‘Crianças recém-nascidas’

O Domingo na Oitava de Páscoa é tradicionalmente ligado aos neófitos, os cristãos que receberam o Batismo na Vigília Pascal. É chamado de Domingo in albis depositis (“com alvas depostas”) pois, antigamente, depois de usarem as vestes brancas recebidas no Batismo durante toda a oitava de Páscoa, os neófitos as abandonavam neste dia. 

Iluminados e purificados por Cristo, esses irmãos mais novos na fé começam uma vida nova, revestidos da graça santificante que as túnicas brancas simbolizam. E a Igreja, que nos gera para a fé, dirige-lhes a seguinte antífona: “Como crianças recém-nascidas, desejai o puro leite espiritual para crescerdes na salvação” (1Pd 2,2). A condição para se alcançar a salvação é se reconhecer como pequenino diante de Deus-Pai e da Mãe-Igreja, desejando com sofreguidão infantil o alimento da boa doutrina e da graça. Sem simplicidade de criança, é impossível crer; é impossível ter esperança; é impossível perdoar e esquecer as ofensas sofridas. 

Aqui está um paradoxo da fé! Para se tornar grande e maduro, o homem deve ter um coração de criança: “Se não vos converterdes e vos tornardes como as criancinhas, não entrareis no Reino dos Céus” (Mt 18,3). A incredulidade de Tomé, descrita no Evangelho de hoje, é no fundo uma falta de simplicidade – de infância – espiritual. O Senhor repreende-o: “Não sejas incrédulo, mas fiel. Felizes os que creram sem terem visto” (Jo 20,27.29). Como uma criança que acredita e confia na palavra de seu Pai, assim o cristão se coloca diante da revelação divina, do ensinamento da Igreja e, até mesmo, dos acontecimentos do mundo. Sabe que, por meio de sua Providência, Deus, como um Pai, cerca de carinho e proteção os seus filhinhos. E, diante daquilo que não pode compreender e solucionar,  apenas diz: “Eu não sei, mas meu Pai sabe”. 

Neste domingo, Jesus mostra suas chagas aos Apóstolos, deseja-lhes a paz, sopra sobre eles e institui o Sacramento da Confissão: “Recebei o Espírito Santo. Àqueles a quem perdoardes os pecados, ser-lhes-ão perdoados; àqueles a quem os retiverdes, ser-lhes-ão retidos” (Jo 20,22s). Por isso, João Paulo II o chamou “Domingo da Misericórdia”. Ora, a paz está ao alcance apenas de quem tem alma simples, sem complicações e sem soberba.
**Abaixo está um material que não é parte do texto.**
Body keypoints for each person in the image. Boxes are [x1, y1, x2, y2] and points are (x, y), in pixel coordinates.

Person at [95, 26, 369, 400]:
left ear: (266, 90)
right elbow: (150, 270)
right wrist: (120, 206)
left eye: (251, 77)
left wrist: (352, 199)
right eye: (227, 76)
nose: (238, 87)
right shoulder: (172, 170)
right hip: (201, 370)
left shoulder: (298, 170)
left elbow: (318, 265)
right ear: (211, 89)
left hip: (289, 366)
E o perdão divino é somente para aqueles que, como uma criança, reconhecem e confessam os seus pecados e erros; para os que não têm medo de segurar firme nas mãos chagadas de Jesus e de se estreitar no seu peito aberto. 

Nos últimos decênios, alguns abandonaram a piedade e a fé católica tradicional sob o pretexto de buscarem uma “fé madura”. Deixando de lado a boa teologia, o Terço, a oração de joelhos, as orações em família, as novenas, imagens e procissões, reduziram a vida cristã a um humanismo árido. Esqueceram-se de que a misericórdia é para os pequenos. E de que Cristo disse: “Eu te louvo, o Pai, Senhor do Céu e da terra, pois escondestes estas coisas dos sábios e entendidos e as revelastes às criancinhas” (Mt 11,25).